- [What you need to do]: Write out every line of the records below word for word, omitting the pictures.

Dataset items
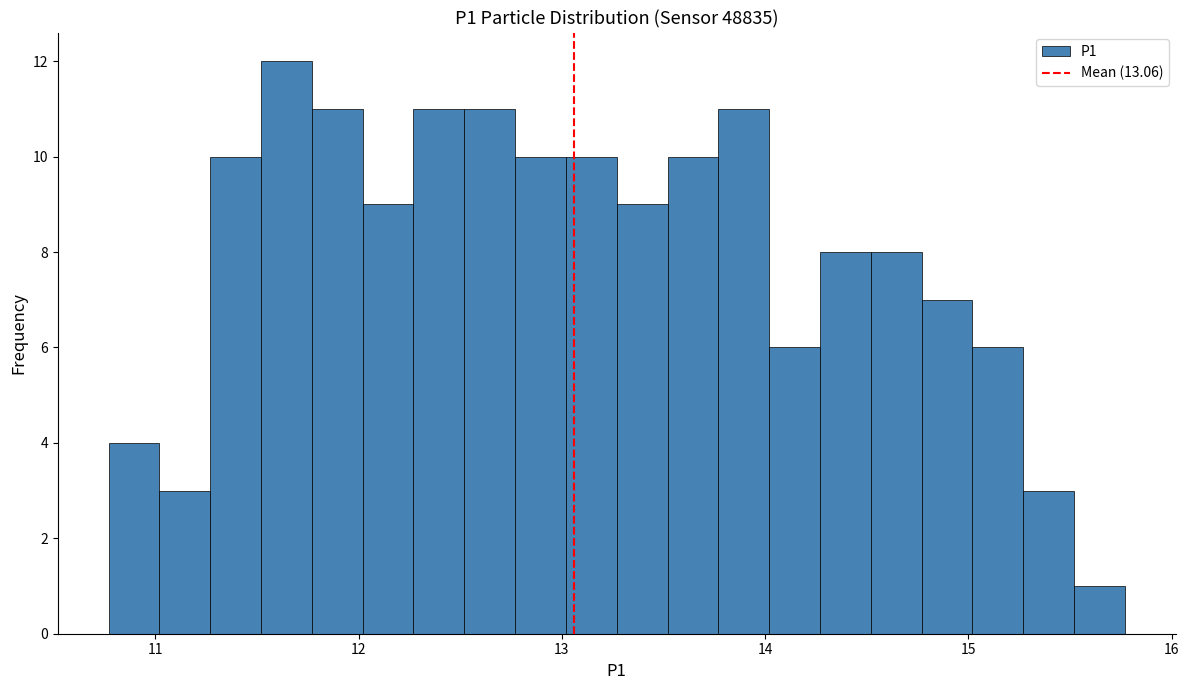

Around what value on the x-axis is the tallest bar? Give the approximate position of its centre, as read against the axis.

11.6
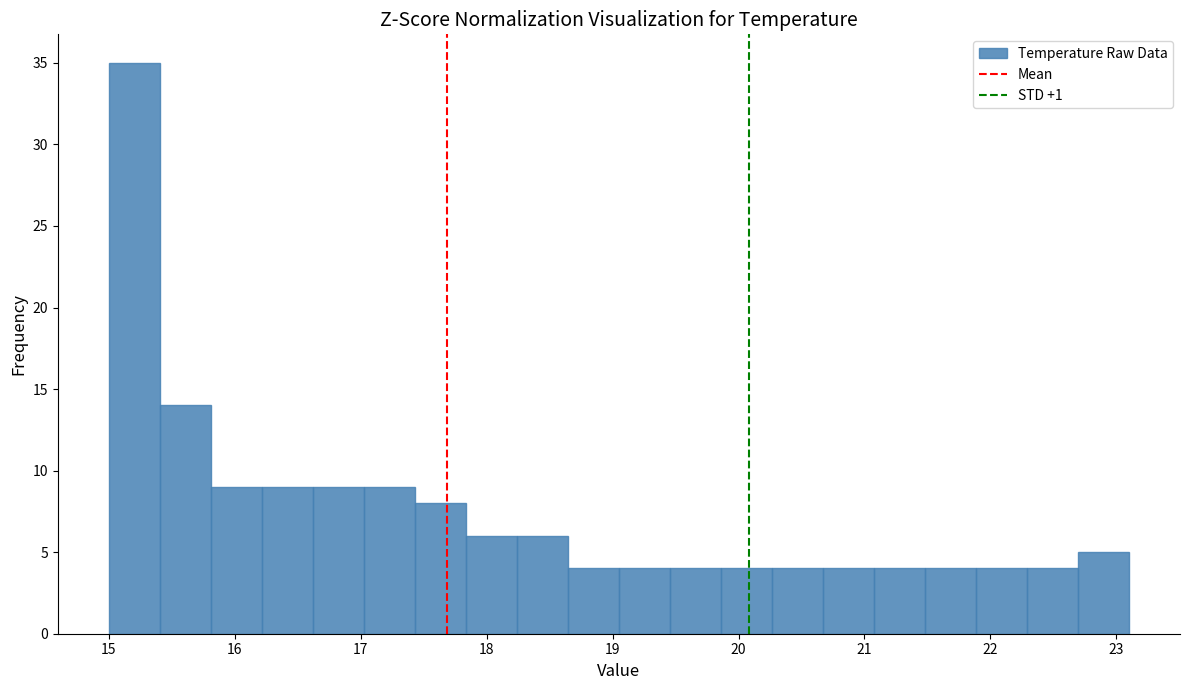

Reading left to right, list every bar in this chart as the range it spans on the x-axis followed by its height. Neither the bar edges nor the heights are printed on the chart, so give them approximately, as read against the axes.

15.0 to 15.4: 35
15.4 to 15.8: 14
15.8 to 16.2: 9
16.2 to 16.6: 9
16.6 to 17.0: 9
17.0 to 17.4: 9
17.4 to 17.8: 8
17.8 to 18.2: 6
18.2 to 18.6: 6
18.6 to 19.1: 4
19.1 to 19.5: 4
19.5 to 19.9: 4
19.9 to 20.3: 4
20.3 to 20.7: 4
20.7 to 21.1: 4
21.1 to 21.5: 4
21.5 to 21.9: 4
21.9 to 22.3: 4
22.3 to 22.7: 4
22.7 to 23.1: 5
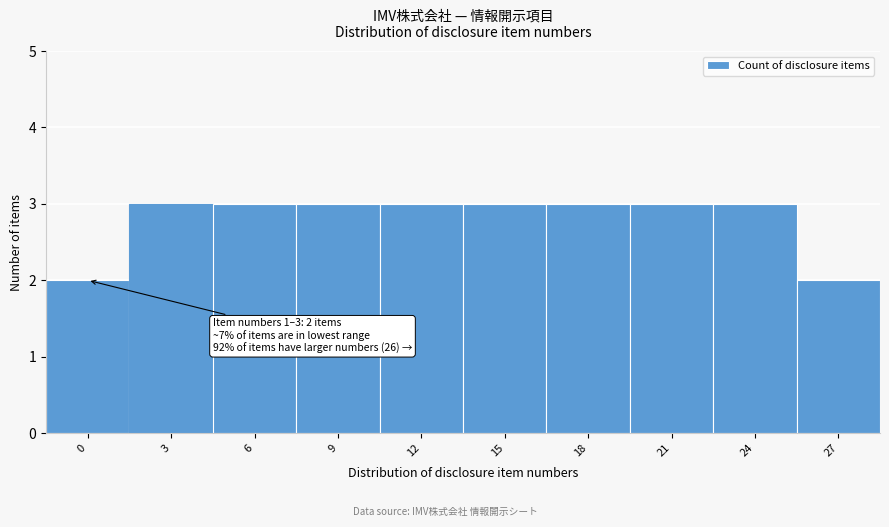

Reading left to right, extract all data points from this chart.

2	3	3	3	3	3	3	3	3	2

- [Response to this exercise]:
Around what value on the x-axis is the tallest bar? Give the approximate position of its centre, as read against the axis.

11.6

Reading left to right, list every bar in this chart as the range it spans on the x-axis followed by its height. Neither the bar edges nor the heights are printed on the chart, so give them approximately, as read against the axes.

15.0 to 15.4: 35
15.4 to 15.8: 14
15.8 to 16.2: 9
16.2 to 16.6: 9
16.6 to 17.0: 9
17.0 to 17.4: 9
17.4 to 17.8: 8
17.8 to 18.2: 6
18.2 to 18.6: 6
18.6 to 19.1: 4
19.1 to 19.5: 4
19.5 to 19.9: 4
19.9 to 20.3: 4
20.3 to 20.7: 4
20.7 to 21.1: 4
21.1 to 21.5: 4
21.5 to 21.9: 4
21.9 to 22.3: 4
22.3 to 22.7: 4
22.7 to 23.1: 5

Reading left to right, extract all data points from this chart.

2	3	3	3	3	3	3	3	3	2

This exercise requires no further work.